Diabates research appears to be among the first using gene editing to target male mosquitoes.
Ecological concerns
Health authorities in countries outside Burkina Faso have expressed their approval of the Diabates gene drive technology, but there are lingering concerns about its potential environmental impact once it is fully implemented.
Lumbani Munthali, a program manager for Malawi's National Malaria Control Program, stated to CNN that while gene drive technology is seen as "a beneficial innovation that is timely," there are uncertainties surrounding its ecological effects.
Every living creature, even if it appears dangerous or harmful to humans, fulfills important tasks in its habitat.
Save our Seeds, German-based advocacy group
"The modification of genetic materials through gene drive technology makes it impossible to predict the new vector and its potential impact on the environment or ecology," said a spokesperson. "This is a concern that researchers must address." Save Our Seeds (SOS), a German advocacy group, has actively opposed gene drive technology, stating that its effects on ecosystems are unpredictable.
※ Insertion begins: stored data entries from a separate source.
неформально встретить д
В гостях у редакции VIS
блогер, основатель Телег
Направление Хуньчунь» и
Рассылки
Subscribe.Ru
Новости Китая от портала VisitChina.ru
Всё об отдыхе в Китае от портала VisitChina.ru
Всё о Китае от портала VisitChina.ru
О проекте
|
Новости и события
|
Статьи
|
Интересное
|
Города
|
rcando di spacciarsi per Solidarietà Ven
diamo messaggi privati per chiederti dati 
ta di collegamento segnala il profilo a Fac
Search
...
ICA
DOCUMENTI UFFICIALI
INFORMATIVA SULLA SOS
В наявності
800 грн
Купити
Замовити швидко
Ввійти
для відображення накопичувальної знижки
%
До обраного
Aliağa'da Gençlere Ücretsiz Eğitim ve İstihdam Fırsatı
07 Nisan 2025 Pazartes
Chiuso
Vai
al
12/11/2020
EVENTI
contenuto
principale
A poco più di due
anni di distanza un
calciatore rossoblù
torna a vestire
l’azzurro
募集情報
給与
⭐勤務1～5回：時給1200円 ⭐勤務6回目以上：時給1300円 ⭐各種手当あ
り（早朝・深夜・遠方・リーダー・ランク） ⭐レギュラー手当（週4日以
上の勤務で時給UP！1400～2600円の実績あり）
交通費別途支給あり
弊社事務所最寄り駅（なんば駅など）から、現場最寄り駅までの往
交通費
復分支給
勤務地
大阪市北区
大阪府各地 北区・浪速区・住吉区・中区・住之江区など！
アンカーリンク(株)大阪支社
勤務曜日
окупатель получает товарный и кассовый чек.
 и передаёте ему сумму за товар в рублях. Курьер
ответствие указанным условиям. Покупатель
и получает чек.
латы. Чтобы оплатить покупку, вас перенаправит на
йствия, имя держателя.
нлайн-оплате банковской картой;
SOS emphasized on its website that "every living creature, even if it appears dangerous or harmful to humans, fulfills important tasks in its habitat." "The extermination or even manipulation of a species will therefore have consequences for the entire ecosystem," it added.
Mosquito insect sitting on skin
nataba/Adobe Stock
Should we really consider using gene editing to eradicate mosquitoes, despite the fact that they are a crucial food source for various animals, as demonstrated in a nature reserve in southern France where their decline resulted in reduced bird and dragonfly populations?
Diabate informed CNN that the project's development process will take into consideration "specific concerns" about gene drive technology.
CNN has reached out to the Africa Centers for Disease Control and Prevention for their input on the safety of gene drive technology.
Diabate shared that he has devoted his life to combatting malaria, which has had a significant impact on his personal life.
"It has affected every part of my life, from nearly losing my life to the disease as a young child to caring for my loved ones whenever they fall ill. This is why I have chosen to commit myself to fighting this disease, which hinders the progress of Africa and jeopardizes the future of countless African individuals," he explained.